BEGIN TEXT BLOCK
BUT it is a torquey 60cc saw.


----------



## softdown (Oct 8, 2020)

Geez - so much for thinking arboristsite would be nothing but manly men. It weighs a couple pounds more than modern saws. The saw seems pretty good. The design though? Ugh.


----------



## August76 (Jun 4, 2022)

softdown said:


> Geez - so much for thinking arboristsite would be nothing but manly men. It weighs a couple pounds more than modern saws. The saw seems pretty good. The design though? Ugh.


Seems pretty light to me. I just picked up the eager beaver version of the pro Mac 610 3.7ci
Old threads are useful. What's not useful is a million different threads about the same thing. Learn from the past not ignoring it. Pretty real today


----------



## Wood Doctor (Jun 4, 2022)

Mine still runs and I pulled a 28" bar with it a few years back. Bought in 1978, and I will never forget the big red oak tree that I dropped with it after the gypsy moths defoliated the tree in two straight years. I used that oak to heat the house. I hand split all the oak rounds. Here's the saw that allowed all that to happen:


----------



## August76 (Jun 4, 2022)

Wood Doctor said:


> Mine still runs and I pulled a 28" bar with it a few years back. Bought in 1977, and I will never forget the big red oak tree that I dropped with it after the gypsy moths defoliated the tree in two straight years. I used that oak to heat the house. I hand split all the oak rounds. Here's the saw that allowed all that to happen:
> View attachment 993426


There must be several variations of these saws? I believe that this one is a 1985


----------



## Wood Doctor (Jun 4, 2022)
END TEXT BLOCK
BEGIN DATASET ENTRIES
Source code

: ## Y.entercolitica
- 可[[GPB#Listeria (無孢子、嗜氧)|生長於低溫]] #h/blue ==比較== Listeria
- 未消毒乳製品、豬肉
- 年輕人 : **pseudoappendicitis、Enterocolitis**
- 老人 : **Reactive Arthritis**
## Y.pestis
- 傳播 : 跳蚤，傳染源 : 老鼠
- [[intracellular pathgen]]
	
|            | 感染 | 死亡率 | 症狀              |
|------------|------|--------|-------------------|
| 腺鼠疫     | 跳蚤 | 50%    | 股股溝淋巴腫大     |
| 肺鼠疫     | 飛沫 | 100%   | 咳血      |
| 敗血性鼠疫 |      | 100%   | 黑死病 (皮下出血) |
END DATASET ENTRIES
**TASKS TO CARRY OUT**
1. In the chainsaw thread, what did Wood Doctor use the red oak for?
2. Extend the chainsaw thread by writing on from its last line.
This listing stands apart from the chainsaw thread and is separate material.

**ANSWER SECTION**
1. To heat the house.

2.
August76 said:


> There must be several variations of these saws? I believe that this one is a 1985


Double checked. It's likely a 1978. I still have the 1978 receipt, but it might have rolled off the production line in late 1977.


----------



## August76 (Jun 5, 2022)

Wood Doctor said:


> Double checked. It's likely a 1978. I still have the 1978 receipt, but it might have rolled off the production line in late 1977.


These new saws won't last that long with all the plastic


----------



## Joemama68 (Aug 14, 2022)

bwiesner said:


> Mac has no used the .354 chain in years and never used it on the 610 saw. They may have used it on the 6-10 saw that was built in the 60's but not the newer 610 saw built in the 80's and 90's.
> If you break the air box on it I have one I'll sell you. My oppinion of the saw: It's a too saw; too heavy, too bulky, and too slow, Just like a 009 Stihl. LOL  Later Butch


I need an airbox for one could we arrange a sale?


----------



## Joemama68 (Aug 14, 2022)

TonyM said:


> I have at least 2 or 3 610s in unknown condition. I'd send them to anyone for the cost of shipping just to get rid of them. Probably several good parts on them.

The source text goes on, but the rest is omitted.